Time-resolved spectroscopy of dye-labeled photoactive yellow protein suggests a pathway of light-induced structural changes in the N-terminal cap

The photoreceptor PYP responds to light activation with global conformational changes. These changes are mainly located in the N-terminal cap of the protein, which is ∼20 Å away from the chromophore binding pocket and separated from it by the central β-sheet.
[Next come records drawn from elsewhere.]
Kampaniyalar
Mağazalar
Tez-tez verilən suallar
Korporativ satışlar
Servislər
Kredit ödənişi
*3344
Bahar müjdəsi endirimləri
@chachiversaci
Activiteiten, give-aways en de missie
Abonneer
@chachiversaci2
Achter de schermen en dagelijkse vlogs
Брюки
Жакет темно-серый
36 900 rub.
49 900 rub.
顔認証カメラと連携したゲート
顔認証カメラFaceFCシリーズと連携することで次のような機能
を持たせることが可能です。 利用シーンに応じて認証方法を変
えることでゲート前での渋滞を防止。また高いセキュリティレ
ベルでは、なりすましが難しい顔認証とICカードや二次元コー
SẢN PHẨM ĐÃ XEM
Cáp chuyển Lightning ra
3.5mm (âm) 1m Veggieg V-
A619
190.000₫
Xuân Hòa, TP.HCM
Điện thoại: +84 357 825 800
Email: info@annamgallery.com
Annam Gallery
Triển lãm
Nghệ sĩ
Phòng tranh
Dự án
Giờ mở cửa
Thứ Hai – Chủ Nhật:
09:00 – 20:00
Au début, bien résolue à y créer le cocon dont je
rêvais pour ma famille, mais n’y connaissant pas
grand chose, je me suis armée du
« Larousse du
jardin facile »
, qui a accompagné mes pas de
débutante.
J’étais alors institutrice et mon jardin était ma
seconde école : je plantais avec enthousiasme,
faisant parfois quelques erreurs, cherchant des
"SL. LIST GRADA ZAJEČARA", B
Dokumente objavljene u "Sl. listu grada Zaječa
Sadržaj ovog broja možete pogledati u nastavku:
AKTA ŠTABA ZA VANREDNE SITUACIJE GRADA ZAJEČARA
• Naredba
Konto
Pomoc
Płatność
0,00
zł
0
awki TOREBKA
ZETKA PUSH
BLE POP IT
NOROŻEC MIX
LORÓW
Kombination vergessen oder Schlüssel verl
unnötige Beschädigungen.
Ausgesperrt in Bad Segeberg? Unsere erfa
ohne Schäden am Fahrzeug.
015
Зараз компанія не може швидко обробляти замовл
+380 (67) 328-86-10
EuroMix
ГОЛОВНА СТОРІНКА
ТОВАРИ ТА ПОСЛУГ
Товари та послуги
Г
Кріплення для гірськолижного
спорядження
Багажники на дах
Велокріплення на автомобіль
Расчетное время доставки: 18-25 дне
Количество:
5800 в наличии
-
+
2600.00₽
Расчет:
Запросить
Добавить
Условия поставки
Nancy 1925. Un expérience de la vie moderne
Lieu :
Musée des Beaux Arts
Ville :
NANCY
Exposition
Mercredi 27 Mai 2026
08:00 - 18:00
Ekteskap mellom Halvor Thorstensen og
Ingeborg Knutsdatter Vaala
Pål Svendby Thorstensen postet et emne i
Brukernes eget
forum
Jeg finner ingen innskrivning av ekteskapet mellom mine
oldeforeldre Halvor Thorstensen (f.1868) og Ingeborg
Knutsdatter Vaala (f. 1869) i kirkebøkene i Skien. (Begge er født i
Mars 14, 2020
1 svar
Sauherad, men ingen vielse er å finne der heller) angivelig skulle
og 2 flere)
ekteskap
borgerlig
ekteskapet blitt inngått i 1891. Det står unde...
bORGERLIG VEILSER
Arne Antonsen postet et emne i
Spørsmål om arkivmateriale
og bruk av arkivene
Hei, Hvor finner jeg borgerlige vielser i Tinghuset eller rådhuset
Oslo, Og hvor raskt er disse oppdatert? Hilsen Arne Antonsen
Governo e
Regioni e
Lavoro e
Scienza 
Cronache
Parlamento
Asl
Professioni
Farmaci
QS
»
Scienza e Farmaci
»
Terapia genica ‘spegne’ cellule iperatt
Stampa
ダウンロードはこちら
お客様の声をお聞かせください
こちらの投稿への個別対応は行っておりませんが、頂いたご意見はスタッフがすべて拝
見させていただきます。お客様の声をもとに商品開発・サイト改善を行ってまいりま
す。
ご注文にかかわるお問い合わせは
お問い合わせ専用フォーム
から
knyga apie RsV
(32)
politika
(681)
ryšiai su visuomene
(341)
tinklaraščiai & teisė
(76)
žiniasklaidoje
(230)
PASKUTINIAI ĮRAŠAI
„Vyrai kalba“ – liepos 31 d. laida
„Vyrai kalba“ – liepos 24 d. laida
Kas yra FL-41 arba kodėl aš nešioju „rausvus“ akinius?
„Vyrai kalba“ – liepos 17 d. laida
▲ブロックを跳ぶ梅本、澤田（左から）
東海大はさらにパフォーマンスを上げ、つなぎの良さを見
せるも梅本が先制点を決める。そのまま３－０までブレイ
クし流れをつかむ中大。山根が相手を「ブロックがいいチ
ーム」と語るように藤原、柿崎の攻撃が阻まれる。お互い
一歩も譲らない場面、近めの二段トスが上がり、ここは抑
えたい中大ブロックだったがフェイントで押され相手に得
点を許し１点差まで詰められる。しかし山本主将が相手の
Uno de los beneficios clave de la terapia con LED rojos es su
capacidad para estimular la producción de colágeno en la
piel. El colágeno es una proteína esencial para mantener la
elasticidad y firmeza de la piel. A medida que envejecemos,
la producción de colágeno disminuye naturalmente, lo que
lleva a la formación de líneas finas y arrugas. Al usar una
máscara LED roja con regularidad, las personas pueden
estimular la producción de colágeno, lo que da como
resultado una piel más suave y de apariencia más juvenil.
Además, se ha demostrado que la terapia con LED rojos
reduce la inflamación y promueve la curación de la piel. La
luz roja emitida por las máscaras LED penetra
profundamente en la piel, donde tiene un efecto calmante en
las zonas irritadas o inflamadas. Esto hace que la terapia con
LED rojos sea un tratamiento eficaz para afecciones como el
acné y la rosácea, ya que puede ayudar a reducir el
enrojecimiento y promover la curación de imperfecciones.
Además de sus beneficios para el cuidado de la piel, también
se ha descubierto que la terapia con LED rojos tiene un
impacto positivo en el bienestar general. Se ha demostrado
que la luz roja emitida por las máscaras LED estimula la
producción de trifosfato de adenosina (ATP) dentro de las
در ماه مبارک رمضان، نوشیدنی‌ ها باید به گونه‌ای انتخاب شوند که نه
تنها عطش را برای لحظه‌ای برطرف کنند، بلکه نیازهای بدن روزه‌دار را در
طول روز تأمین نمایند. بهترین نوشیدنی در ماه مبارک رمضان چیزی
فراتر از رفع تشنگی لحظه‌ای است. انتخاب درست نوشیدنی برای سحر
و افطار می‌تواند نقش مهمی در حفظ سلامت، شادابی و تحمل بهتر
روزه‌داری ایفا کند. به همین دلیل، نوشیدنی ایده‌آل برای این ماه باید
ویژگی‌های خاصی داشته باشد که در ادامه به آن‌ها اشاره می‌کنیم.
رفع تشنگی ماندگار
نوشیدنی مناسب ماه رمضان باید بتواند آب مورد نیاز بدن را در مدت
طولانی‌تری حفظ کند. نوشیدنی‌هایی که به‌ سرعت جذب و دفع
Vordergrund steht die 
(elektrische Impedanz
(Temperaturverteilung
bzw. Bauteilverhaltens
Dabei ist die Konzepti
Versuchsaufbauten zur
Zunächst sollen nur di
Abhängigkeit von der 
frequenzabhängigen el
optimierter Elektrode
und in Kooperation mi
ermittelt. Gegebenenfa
The question of the propagation of the structural change across the central β-sheet is of general interest for the superfamily of PAS domain proteins, for which PYP is the structural prototype. Here we measured the kinetics of the structural changes in the N-terminal cap by transient absorption spectroscopy on the ns to second timescale. For this purpose the cysteine mutants A5C and N13C were prepared and labeled with thiol reactive 5-iodoacetamidofluorescein (IAF). A5 is located close to the N-terminus, while N13 is part of helix α1 near the functionally important salt bridge E12–K110 between the N-terminal cap and the central anti-parallel β-sheet. The absorption spectrum of the dye is sensitive to its environment, and serves as a sensor for conformational changes near the labeling site. In both labeled mutants light activation results in a transient red-shift of the fluorescein absorption spectrum. To correlate the conformational changes with the photocycle intermediates of the protein, we compared the kinetics of the transient absorption signal of the dye with that of the p-hydroxycinnamoyl chromophore. While the structural change near A5 is synchronized with the rise of the I2 intermediate, which is formed in ∼200 μs, the change near N13 is delayed and rises with the next intermediate I2′, which forms in ∼2 ms. This indicates that different parts of the N-terminal cap respond to light activation with different kinetics. For the signaling pathway of photoactive yellow protein we propose a model in which the structural signal propagates from the chromophore binding pocket across the central β-sheet via the N-terminal region to helix α1, resulting in a large change in the protein conformation.